*Task instructions:* Look below for the line that has "thumb tip: (676, 350)". Set down the lines from there through the line that has "ring mcp: (778, 283)", exactly as written.

Images with bounding boxes
------------------------

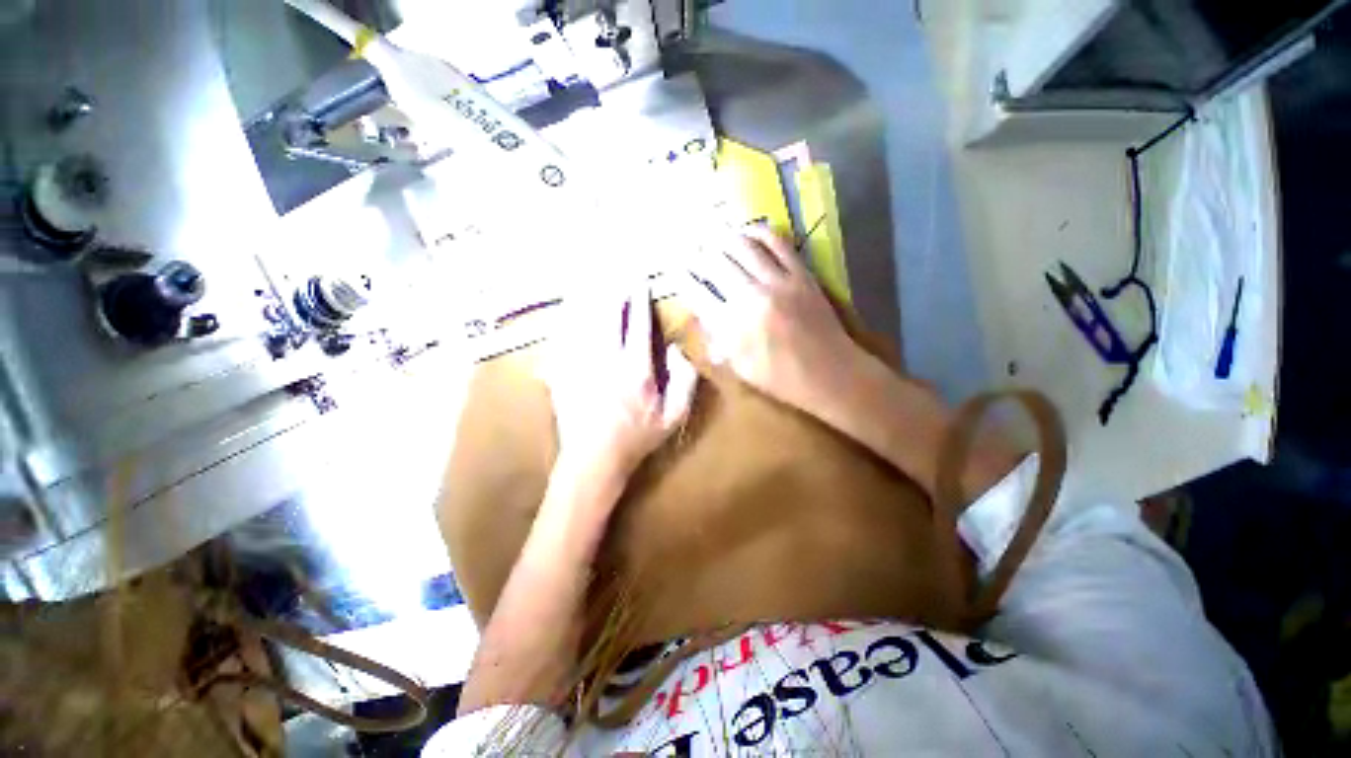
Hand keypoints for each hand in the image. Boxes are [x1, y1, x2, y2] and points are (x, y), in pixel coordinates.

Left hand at [543, 278, 698, 483]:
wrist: (593, 461)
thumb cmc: (637, 439)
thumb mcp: (673, 417)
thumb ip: (684, 382)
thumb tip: (676, 350)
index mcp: (636, 369)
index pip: (638, 324)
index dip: (639, 298)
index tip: (640, 280)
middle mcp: (607, 360)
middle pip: (607, 313)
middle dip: (611, 287)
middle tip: (612, 266)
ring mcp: (580, 364)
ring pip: (582, 319)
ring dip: (588, 295)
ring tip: (590, 275)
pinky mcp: (561, 372)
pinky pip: (563, 337)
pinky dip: (567, 318)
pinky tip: (568, 306)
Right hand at [684, 226, 863, 412]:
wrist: (830, 374)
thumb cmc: (781, 379)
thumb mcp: (740, 368)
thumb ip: (717, 340)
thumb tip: (702, 316)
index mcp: (732, 327)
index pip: (698, 293)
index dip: (683, 278)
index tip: (677, 270)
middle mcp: (750, 298)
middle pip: (716, 263)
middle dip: (699, 254)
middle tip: (693, 250)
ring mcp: (778, 283)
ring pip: (742, 246)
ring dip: (723, 238)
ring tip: (714, 236)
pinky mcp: (801, 274)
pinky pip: (777, 243)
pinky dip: (759, 232)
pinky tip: (748, 232)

------------------------

*Your response:*
thumb tip: (676, 350)
index mcp: (636, 369)
index pip: (638, 324)
index dip: (639, 298)
index tip: (640, 280)
middle mcp: (607, 360)
middle pip: (607, 313)
middle dip: (611, 287)
middle tip: (612, 266)
ring mcp: (580, 364)
ring pip: (582, 319)
ring dip: (588, 295)
ring tip: (590, 275)
pinky mcp: (561, 372)
pinky pip: (563, 337)
pinky dip: (567, 318)
pinky tip: (568, 306)
Right hand at [684, 226, 863, 412]:
wrist: (830, 374)
thumb cmc: (781, 379)
thumb mcp: (740, 368)
thumb ip: (717, 340)
thumb tip: (702, 316)
index mcp: (732, 327)
index pip: (698, 293)
index dip: (683, 278)
index tip: (677, 270)
middle mcp: (750, 298)
middle pip: (716, 263)
middle dip: (699, 254)
middle tip: (693, 250)
ring mcp: (778, 283)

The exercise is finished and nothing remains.